The Rosalinde and Arthur Gilbert Foundation Director, Criminal Justice Program

  • B.A. Vassar College, 2005
  • M.A. UCLA, 2011
  • J.D. UCLA School of Law, 2011

Alicia Virani is The Rosalinde and Arthur Gilbert Foundation Director of the Criminal Justice Program at UCLA School of Law. She directs a policy and research agenda focused on decarceration efforts, with a particular focus on issues of pretrial detention and restorative and transformative justice. Alicia is the co-founder of the bail practicum at the law school, in which students represent individuals in felony bail hearings to advocate for their release pretrial. She also teaches a course on trauma informed lawyering and restorative and transformative justice. Alicia is co-counsel in the Cullors v. County of Los Angeles lawsuit, a co-chair of the Los Angeles Alternatives to Incarceration Pretrial Subcommittee and a co-chair of the court-related procedures ad-hoc committee of the Los Angeles Jail Population Review Council.
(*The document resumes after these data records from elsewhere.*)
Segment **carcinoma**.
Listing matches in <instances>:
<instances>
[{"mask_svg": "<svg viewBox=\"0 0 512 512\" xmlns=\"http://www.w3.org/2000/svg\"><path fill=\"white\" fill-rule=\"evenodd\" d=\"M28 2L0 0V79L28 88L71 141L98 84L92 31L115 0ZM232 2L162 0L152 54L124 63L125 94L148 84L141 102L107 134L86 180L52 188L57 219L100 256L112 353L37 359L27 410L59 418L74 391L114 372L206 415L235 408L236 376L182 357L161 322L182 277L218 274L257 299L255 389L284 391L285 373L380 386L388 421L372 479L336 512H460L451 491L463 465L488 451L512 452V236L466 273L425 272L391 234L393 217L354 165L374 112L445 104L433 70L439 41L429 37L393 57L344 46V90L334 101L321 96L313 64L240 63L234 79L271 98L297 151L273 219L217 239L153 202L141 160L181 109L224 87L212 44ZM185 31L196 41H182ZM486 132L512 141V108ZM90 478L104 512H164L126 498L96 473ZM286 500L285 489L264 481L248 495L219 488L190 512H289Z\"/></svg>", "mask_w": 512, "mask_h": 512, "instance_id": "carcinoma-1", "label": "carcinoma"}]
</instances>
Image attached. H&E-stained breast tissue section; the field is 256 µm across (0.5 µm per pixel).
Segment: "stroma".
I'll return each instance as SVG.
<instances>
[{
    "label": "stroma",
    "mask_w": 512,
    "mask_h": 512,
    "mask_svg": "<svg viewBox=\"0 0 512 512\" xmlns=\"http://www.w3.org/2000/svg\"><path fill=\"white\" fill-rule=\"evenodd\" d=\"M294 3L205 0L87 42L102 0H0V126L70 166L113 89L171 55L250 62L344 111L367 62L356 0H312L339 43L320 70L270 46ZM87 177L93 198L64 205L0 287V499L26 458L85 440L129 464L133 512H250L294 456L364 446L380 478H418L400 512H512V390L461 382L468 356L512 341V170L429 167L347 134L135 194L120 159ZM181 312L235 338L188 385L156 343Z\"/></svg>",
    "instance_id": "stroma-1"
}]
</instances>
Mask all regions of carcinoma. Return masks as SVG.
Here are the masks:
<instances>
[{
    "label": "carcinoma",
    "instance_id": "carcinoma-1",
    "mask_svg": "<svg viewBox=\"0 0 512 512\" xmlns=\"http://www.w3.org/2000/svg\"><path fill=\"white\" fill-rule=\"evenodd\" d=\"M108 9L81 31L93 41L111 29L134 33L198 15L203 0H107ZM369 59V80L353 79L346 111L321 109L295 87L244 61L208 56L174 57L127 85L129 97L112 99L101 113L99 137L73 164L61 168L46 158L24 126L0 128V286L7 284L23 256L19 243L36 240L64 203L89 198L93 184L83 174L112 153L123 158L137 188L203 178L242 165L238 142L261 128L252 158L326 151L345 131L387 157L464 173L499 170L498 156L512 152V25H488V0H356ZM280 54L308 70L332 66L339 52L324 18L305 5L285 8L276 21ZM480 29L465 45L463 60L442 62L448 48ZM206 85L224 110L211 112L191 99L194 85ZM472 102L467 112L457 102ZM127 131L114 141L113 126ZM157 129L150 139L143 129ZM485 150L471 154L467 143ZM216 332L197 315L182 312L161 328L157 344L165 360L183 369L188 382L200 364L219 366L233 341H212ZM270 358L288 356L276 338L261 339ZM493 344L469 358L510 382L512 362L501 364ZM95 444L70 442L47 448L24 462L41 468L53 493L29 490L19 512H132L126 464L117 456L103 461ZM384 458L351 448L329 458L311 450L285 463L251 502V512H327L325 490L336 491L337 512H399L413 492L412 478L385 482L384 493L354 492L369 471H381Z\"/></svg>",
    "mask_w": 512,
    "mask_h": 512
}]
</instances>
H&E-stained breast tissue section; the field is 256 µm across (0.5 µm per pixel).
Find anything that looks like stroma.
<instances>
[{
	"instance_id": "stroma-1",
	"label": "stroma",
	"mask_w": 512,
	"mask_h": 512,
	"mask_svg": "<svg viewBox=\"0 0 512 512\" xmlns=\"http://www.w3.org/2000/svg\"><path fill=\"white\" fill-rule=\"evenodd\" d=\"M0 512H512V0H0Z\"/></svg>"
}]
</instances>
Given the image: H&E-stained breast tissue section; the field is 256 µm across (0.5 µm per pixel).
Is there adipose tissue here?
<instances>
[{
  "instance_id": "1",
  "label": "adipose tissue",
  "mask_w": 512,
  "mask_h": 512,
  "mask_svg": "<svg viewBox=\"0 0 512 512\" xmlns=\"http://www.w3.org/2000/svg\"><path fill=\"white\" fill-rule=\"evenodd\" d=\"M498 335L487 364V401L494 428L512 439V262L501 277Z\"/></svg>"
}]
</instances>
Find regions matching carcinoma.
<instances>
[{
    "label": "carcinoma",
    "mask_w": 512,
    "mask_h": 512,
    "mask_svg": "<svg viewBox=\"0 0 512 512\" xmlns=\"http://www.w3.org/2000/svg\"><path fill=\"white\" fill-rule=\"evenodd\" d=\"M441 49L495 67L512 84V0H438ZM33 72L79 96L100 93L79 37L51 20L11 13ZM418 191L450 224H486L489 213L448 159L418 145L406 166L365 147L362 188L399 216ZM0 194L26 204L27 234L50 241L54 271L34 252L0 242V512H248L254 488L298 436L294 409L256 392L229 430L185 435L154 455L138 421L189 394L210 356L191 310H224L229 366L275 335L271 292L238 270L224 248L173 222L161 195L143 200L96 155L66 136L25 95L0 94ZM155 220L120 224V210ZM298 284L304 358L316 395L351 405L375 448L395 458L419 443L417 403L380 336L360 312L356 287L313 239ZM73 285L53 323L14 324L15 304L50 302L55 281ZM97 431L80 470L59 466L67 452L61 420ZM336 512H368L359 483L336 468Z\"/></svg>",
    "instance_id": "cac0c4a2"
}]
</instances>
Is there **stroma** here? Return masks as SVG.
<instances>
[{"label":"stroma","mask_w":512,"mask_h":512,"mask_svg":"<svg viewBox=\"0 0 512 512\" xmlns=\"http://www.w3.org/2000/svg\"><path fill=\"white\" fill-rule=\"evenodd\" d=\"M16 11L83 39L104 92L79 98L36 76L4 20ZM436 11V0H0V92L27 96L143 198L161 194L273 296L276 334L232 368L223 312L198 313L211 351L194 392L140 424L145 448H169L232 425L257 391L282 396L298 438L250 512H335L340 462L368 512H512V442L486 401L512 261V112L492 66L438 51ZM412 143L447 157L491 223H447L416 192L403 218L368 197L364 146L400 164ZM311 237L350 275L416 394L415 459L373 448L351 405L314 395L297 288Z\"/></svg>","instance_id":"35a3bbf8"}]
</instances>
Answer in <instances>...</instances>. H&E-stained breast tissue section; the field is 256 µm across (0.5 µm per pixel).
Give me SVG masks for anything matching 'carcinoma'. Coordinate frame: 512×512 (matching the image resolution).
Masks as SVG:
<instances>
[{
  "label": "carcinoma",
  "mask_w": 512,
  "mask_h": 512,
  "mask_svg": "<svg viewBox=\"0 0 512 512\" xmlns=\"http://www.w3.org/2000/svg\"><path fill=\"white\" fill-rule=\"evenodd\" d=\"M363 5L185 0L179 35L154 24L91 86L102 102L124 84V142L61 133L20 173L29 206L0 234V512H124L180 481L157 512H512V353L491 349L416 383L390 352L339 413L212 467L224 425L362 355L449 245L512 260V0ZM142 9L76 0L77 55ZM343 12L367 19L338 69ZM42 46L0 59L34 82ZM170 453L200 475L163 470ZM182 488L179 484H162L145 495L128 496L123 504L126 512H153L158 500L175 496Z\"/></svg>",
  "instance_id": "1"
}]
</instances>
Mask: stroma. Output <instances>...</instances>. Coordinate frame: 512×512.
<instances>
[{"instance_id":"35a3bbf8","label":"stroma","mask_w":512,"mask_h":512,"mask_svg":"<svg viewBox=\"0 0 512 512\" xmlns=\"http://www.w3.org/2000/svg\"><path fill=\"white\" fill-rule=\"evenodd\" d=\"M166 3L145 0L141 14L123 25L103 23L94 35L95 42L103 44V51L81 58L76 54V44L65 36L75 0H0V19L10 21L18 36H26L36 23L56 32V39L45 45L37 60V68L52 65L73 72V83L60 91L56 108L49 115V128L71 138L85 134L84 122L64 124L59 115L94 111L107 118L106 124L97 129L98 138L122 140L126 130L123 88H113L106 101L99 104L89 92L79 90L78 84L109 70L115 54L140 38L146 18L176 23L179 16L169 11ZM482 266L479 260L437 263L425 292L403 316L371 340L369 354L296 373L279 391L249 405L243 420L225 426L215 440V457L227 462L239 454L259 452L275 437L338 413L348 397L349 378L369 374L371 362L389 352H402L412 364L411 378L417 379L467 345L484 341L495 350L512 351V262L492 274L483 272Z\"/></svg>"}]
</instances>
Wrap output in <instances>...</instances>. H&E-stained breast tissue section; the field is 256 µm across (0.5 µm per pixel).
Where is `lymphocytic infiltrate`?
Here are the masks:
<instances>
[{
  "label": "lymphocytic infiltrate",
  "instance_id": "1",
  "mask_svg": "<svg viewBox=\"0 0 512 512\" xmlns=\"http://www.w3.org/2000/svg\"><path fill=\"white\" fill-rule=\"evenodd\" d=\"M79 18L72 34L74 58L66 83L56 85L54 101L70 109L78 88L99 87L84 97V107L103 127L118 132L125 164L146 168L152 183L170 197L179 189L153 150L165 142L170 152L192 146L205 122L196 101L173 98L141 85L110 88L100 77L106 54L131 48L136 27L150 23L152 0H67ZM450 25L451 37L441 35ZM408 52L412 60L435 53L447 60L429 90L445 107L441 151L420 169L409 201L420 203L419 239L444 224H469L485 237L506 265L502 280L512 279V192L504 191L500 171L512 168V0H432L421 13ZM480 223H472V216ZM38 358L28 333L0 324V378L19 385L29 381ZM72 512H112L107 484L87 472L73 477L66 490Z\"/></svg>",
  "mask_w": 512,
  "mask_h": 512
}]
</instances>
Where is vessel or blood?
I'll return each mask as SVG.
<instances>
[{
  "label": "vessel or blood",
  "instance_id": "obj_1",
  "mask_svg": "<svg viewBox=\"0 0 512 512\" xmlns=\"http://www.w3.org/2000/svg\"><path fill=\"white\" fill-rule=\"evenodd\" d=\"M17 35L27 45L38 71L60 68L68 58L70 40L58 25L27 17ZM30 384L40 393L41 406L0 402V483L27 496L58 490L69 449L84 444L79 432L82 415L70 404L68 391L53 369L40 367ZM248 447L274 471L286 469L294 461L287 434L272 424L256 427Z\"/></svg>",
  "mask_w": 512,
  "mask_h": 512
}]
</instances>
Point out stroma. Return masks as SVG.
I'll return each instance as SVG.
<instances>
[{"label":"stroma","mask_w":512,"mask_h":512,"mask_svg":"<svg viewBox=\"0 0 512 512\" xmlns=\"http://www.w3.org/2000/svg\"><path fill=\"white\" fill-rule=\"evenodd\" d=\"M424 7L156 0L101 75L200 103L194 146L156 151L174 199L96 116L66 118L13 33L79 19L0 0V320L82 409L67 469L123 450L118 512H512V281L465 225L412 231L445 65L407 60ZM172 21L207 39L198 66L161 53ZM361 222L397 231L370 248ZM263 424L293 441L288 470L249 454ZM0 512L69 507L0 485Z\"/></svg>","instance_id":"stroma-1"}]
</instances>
Prior to her current role, Alicia was a Deputy Public Defender in the Orange County Public Defender’s Office where she represented indigent clients in criminal matters and parents navigating the dependency system. She also served as an Equal Justice Works Fellow and staff attorney at the California Conference for Equality and Justice where she handled juvenile justice matters and created and directed a Restorative Justice Community Conferencing program that continues to divert LA County's youth out of the juvenile justice system each year. Virani earned her B.A. from Vassar College, and a joint J.D. from UCLA School of Law and M.A. in Urban Planning from UCLA. Virani is a graduate of both the Critical Race Studies Program and the David J. Epstein Program in Public Interest Law and Policy of the Law School.